SOURCE DATA: Begin

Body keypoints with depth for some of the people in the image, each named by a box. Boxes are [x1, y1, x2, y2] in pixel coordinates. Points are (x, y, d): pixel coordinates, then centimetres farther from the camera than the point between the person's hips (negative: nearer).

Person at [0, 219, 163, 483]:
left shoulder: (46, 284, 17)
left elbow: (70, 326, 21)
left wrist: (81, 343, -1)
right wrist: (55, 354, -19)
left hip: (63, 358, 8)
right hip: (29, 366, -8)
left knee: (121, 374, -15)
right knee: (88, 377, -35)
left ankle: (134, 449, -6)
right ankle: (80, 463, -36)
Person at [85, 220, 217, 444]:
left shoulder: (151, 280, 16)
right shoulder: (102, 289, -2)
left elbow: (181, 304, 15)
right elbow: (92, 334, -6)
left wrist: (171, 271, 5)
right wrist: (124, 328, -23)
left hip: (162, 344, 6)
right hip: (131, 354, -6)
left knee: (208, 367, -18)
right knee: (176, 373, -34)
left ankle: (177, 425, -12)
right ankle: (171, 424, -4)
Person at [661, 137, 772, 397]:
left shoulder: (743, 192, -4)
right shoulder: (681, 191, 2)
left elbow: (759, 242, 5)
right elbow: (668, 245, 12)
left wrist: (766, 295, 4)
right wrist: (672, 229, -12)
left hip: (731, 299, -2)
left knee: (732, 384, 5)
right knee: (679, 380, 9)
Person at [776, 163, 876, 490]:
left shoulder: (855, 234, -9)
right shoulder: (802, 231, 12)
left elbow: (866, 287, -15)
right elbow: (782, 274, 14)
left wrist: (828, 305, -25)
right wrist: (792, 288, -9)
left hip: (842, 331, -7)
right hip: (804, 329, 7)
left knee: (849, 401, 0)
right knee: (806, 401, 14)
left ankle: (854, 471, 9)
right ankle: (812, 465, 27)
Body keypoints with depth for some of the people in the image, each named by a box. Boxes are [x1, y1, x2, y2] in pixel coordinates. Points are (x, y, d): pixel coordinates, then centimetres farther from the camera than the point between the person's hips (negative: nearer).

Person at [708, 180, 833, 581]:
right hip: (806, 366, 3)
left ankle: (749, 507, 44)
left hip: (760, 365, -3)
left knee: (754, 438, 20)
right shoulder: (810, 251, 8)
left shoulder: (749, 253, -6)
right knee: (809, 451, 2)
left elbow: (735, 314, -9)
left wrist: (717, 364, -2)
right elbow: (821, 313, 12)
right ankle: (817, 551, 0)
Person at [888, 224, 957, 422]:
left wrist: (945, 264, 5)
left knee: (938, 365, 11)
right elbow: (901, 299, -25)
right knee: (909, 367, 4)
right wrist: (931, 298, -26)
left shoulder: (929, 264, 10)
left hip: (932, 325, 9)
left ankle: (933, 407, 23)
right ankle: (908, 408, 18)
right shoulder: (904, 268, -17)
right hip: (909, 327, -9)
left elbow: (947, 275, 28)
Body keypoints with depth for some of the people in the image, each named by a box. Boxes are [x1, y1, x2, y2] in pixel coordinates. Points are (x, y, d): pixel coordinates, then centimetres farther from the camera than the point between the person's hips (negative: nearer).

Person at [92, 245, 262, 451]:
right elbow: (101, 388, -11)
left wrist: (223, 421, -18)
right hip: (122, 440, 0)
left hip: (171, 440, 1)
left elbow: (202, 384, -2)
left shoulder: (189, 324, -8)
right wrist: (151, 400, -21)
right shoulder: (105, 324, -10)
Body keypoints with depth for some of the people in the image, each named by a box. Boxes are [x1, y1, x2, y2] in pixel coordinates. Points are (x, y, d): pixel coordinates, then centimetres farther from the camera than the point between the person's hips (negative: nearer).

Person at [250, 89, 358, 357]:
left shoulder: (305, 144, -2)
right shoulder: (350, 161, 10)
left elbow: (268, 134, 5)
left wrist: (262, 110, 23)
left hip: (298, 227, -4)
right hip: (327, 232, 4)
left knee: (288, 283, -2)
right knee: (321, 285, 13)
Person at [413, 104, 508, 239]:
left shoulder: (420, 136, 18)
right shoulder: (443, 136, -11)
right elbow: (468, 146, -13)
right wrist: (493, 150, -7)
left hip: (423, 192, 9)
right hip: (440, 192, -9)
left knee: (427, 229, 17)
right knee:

SOURCE DATA: End

## PROBLEM TO SOLVE
Please give the entries above again in full, exactly as written.

## RESPONSE
Body keypoints with depth for some of the people in the image, each named by a box. Boxes are [x1, y1, x2, y2] in pixel coordinates. Points are (x, y, d): pixel coordinates, then centimetres farther from the camera than the point between the person's hips (negative: nearer).

Person at [0, 219, 163, 483]:
left shoulder: (46, 284, 17)
left elbow: (70, 326, 21)
left wrist: (81, 343, -1)
right wrist: (55, 354, -19)
left hip: (63, 358, 8)
right hip: (29, 366, -8)
left knee: (121, 374, -15)
right knee: (88, 377, -35)
left ankle: (134, 449, -6)
right ankle: (80, 463, -36)
Person at [85, 220, 217, 444]:
left shoulder: (151, 280, 16)
right shoulder: (102, 289, -2)
left elbow: (181, 304, 15)
right elbow: (92, 334, -6)
left wrist: (171, 271, 5)
right wrist: (124, 328, -23)
left hip: (162, 344, 6)
right hip: (131, 354, -6)
left knee: (208, 367, -18)
right knee: (176, 373, -34)
left ankle: (177, 425, -12)
right ankle: (171, 424, -4)
Person at [661, 137, 772, 397]:
left shoulder: (743, 192, -4)
right shoulder: (681, 191, 2)
left elbow: (759, 242, 5)
right elbow: (668, 245, 12)
left wrist: (766, 295, 4)
right wrist: (672, 229, -12)
left hip: (731, 299, -2)
left knee: (732, 384, 5)
right knee: (679, 380, 9)
Person at [776, 163, 876, 490]:
left shoulder: (855, 234, -9)
right shoulder: (802, 231, 12)
left elbow: (866, 287, -15)
right elbow: (782, 274, 14)
left wrist: (828, 305, -25)
right wrist: (792, 288, -9)
left hip: (842, 331, -7)
right hip: (804, 329, 7)
left knee: (849, 401, 0)
right knee: (806, 401, 14)
left ankle: (854, 471, 9)
right ankle: (812, 465, 27)
Body keypoints with depth for some of the people in the image, each named by a box. Boxes are [x1, y1, x2, y2] in pixel coordinates. Points are (x, y, d): pixel coordinates, then centimetres farther from the camera than the point between the person's hips (negative: nearer).

Person at [708, 180, 833, 581]:
right hip: (806, 366, 3)
left ankle: (749, 507, 44)
left hip: (760, 365, -3)
left knee: (754, 438, 20)
right shoulder: (810, 251, 8)
left shoulder: (749, 253, -6)
right knee: (809, 451, 2)
left elbow: (735, 314, -9)
left wrist: (717, 364, -2)
right elbow: (821, 313, 12)
right ankle: (817, 551, 0)
Person at [888, 224, 957, 422]:
left wrist: (945, 264, 5)
left knee: (938, 365, 11)
right elbow: (901, 299, -25)
right knee: (909, 367, 4)
right wrist: (931, 298, -26)
left shoulder: (929, 264, 10)
left hip: (932, 325, 9)
left ankle: (933, 407, 23)
right ankle: (908, 408, 18)
right shoulder: (904, 268, -17)
right hip: (909, 327, -9)
left elbow: (947, 275, 28)
Body keypoints with depth for some of the people in the image, each named by a box. Boxes are [x1, y1, x2, y2] in pixel coordinates. Points are (x, y, d): pixel coordinates, then centimetres farther from the camera than the point between the person's hips (negative: nearer).

Person at [92, 245, 262, 451]:
right elbow: (101, 388, -11)
left wrist: (223, 421, -18)
right hip: (122, 440, 0)
left hip: (171, 440, 1)
left elbow: (202, 384, -2)
left shoulder: (189, 324, -8)
right wrist: (151, 400, -21)
right shoulder: (105, 324, -10)
Body keypoints with depth for some of the people in the image, each named by a box. Boxes are [x1, y1, x2, y2] in pixel coordinates. Points are (x, y, d): pixel coordinates, then centimetres farther from the camera than the point between the person's hips (negative: nearer).

Person at [250, 89, 358, 357]:
left shoulder: (305, 144, -2)
right shoulder: (350, 161, 10)
left elbow: (268, 134, 5)
left wrist: (262, 110, 23)
left hip: (298, 227, -4)
right hip: (327, 232, 4)
left knee: (288, 283, -2)
right knee: (321, 285, 13)
Person at [413, 104, 508, 239]:
left shoulder: (420, 136, 18)
right shoulder: (443, 136, -11)
right elbow: (468, 146, -13)
right wrist: (493, 150, -7)
left hip: (423, 192, 9)
right hip: (440, 192, -9)
left knee: (427, 229, 17)
right knee:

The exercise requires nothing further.